= William C. Dabney =

American industrialist (1894–1963)

William Cecil Dabney (1894–1963) was an American industrialist and the first soldier from Louisville, Kentucky injured during World War I. Dabney co-founded the Jones-Dabney manufacturer of paints.

==Early life, education, and military service==

Dabney was born to Samuel G. Dabney and Louise Higgins Allen Dabney in Louisville on November 20, 1894. After attending public schools in Louisville, Dabney completed his high school education at the Morristown School (now Morristown-Beard School) in Morristown, New Jersey. He then studied at the University of Virginia in Charlottesville, Virginia from 1912 to 1913. Dabney served as vice president and general manufacturer of the Jenkins Graphite Lubrication Company from 1916 to 1917.

In 1917, Dabney entered the U.S. army as a lieutenant with the 26th Infantry Regiment of the 1st Infantry Division. He served with the American Expeditionary Forces in France. During the Battle of Soissons in July 1918, Dabney commanded four successive attacks that helped lead the Allied Forces to victory. He received the Distinguished Service Cross for "extraordinary heroism".

==Career in the paint industry==

In 1919, Saunders P. Jones and Dabney co-founded the Jones-Dabney Varnish Company. Jones-Dabney specialized in industrial paint finishes for the automotive industry, refrigerator production, and the marine and railroad industries. Dabney served as vice president and general manager of the company until its 1938 acquisition by Devoe & Reynolds Company. Dabney then served as a vice president at Devoe. He received a promotion to president of the company in 1950.

During his career, Dabney served as president of the American Paint and Varnish Manufacturers Association. Following his retirement in 1955, he served on the board of directors of the Louisville Chamber of Commerce, one of the oldest metropolitan chambers of commerce.
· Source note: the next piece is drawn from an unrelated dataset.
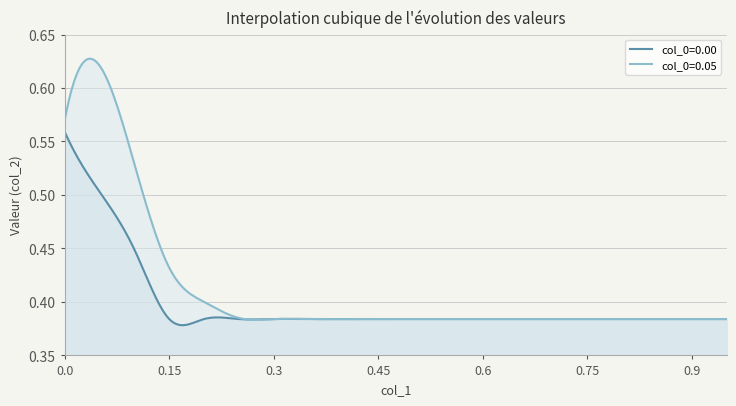

How many lines are shown in the chart?

2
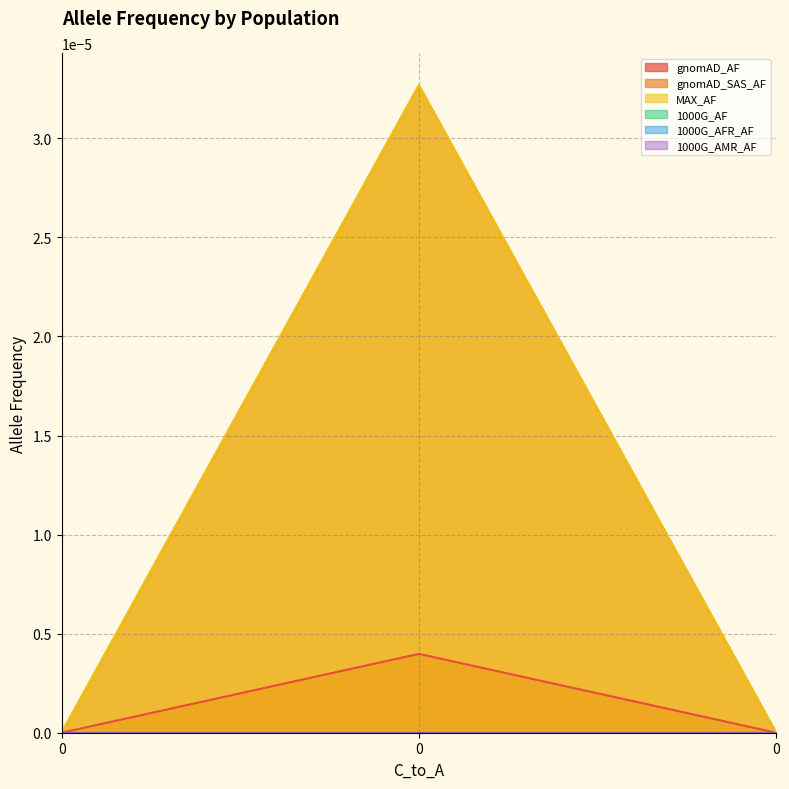

Which series changed the most between 0 and 0?

gnomAD_AF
==American Printing House for the Blind==

Dabney served as a member of the board of trustees of the American Printing House for the Blind from 1945 to 1963. He served as the organization's president from 1955 to 1963. In 1959, Dabney collaborated with Gibson McCabe, president and publisher of Newsweek, on an effort to record the magazine's contents for blind Americans. The collaboration led to the creation of a new edition of Newsweek. The following year, Dabney authored the book American Printing House for the Blind, Inc., 1858–1960: A Century of Service, which discussed the organization's history. During his tenure as president, Dabney also helped lead the development of a collaboration between the American Printing House for the Blind and IBM.

==Family==

Dabney married Florence Coleman Joyes Dabney in April 1921. The Dabney-Coleman Joyes collection at the Filson Historical Society in Louisville contains an album of photographs of Dabney and his family. Photographs of Dabney and his military service appear in the Herald-Post Collection at the University of Louisville's library.